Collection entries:
>>>>>

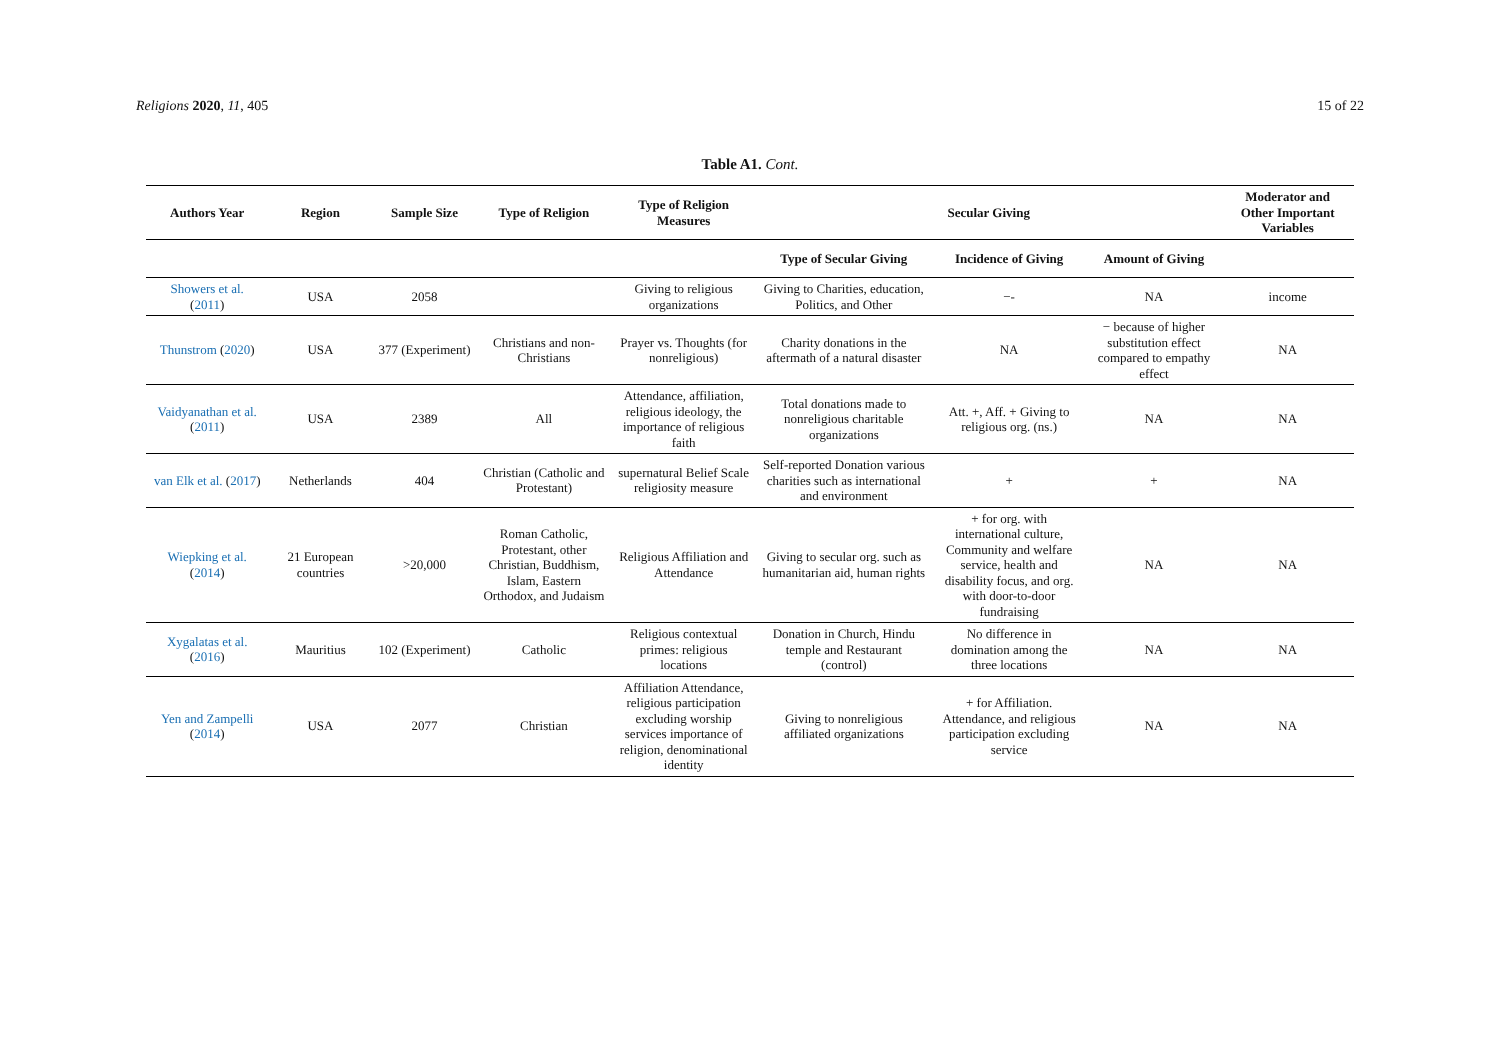Religions 2020, 11, 405 15 of 22
Table A1. Cont.
| Authors Year | Region | Sample Size | Type of Religion | Type of Religion Measures | Secular Giving | | | Moderator and Other Important Variables |
| --- | --- | --- | --- | --- | --- | --- | --- | --- |
| | | | | | Type of Secular Giving | Incidence of Giving | Amount of Giving | |
| Showers et al. ( 2011 ) | USA | 2058 | | Giving to religious organizations | Giving to Charities, education, Politics, and Other | −- | NA | income |
| Thunstrom ( 2020 ) | USA | 377 (Experiment) | Christians and non-Christians | Prayer vs. Thoughts (for nonreligious) | Charity donations in the aftermath of a natural disaster | NA | − because of higher substitution effect compared to empathy effect | NA |
| Vaidyanathan et al. ( 2011 ) | USA | 2389 | All | Attendance, affiliation, religious ideology, the importance of religious faith | Total donations made to nonreligious charitable organizations | Att. +, Aff. + Giving to religious org. (ns.) | NA | NA |
| van Elk et al. ( 2017 ) | Netherlands | 404 | Christian (Catholic and Protestant) | supernatural Belief Scale religiosity measure | Self-reported Donation various charities such as international and environment | + | + | NA |
| Wiepking et al. ( 2014 ) | 21 European countries | >20,000 | Roman Catholic, Protestant, other Christian, Buddhism, Islam, Eastern Orthodox, and Judaism | Religious Affiliation and Attendance | Giving to secular org. such as humanitarian aid, human rights | + for org. with international culture, Community and welfare service, health and disability focus, and org. with door-to-door fundraising | NA | NA |
| Xygalatas et al. ( 2016 ) | Mauritius | 102 (Experiment) | Catholic | Religious contextual primes: religious locations | Donation in Church, Hindu temple and Restaurant (control) | No difference in domination among the three locations | NA | NA |
| Yen and Zampelli ( 2014 ) | USA | 2077 | Christian | Affiliation Attendance, religious participation excluding worship services importance of religion, denominational identity | Giving to nonreligious affiliated organizations | + for Affiliation. Attendance, and religious participation excluding service | NA | NA |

<<<<<

**EXERCISE INSTRUCTIONS:** Each line in the records above with "donations" must be returned.

**SOLUTION:**
| Thunstrom ( 2020 ) | USA | 377 (Experiment) | Christians and non-Christians | Prayer vs. Thoughts (for nonreligious) | Charity donations in the aftermath of a natural disaster | NA | − because of higher substitution effect compared to empathy effect | NA |
| Vaidyanathan et al. ( 2011 ) | USA | 2389 | All | Attendance, affiliation, religious ideology, the importance of religious faith | Total donations made to nonreligious charitable organizations | Att. +, Aff. + Giving to religious org. (ns.) | NA | NA |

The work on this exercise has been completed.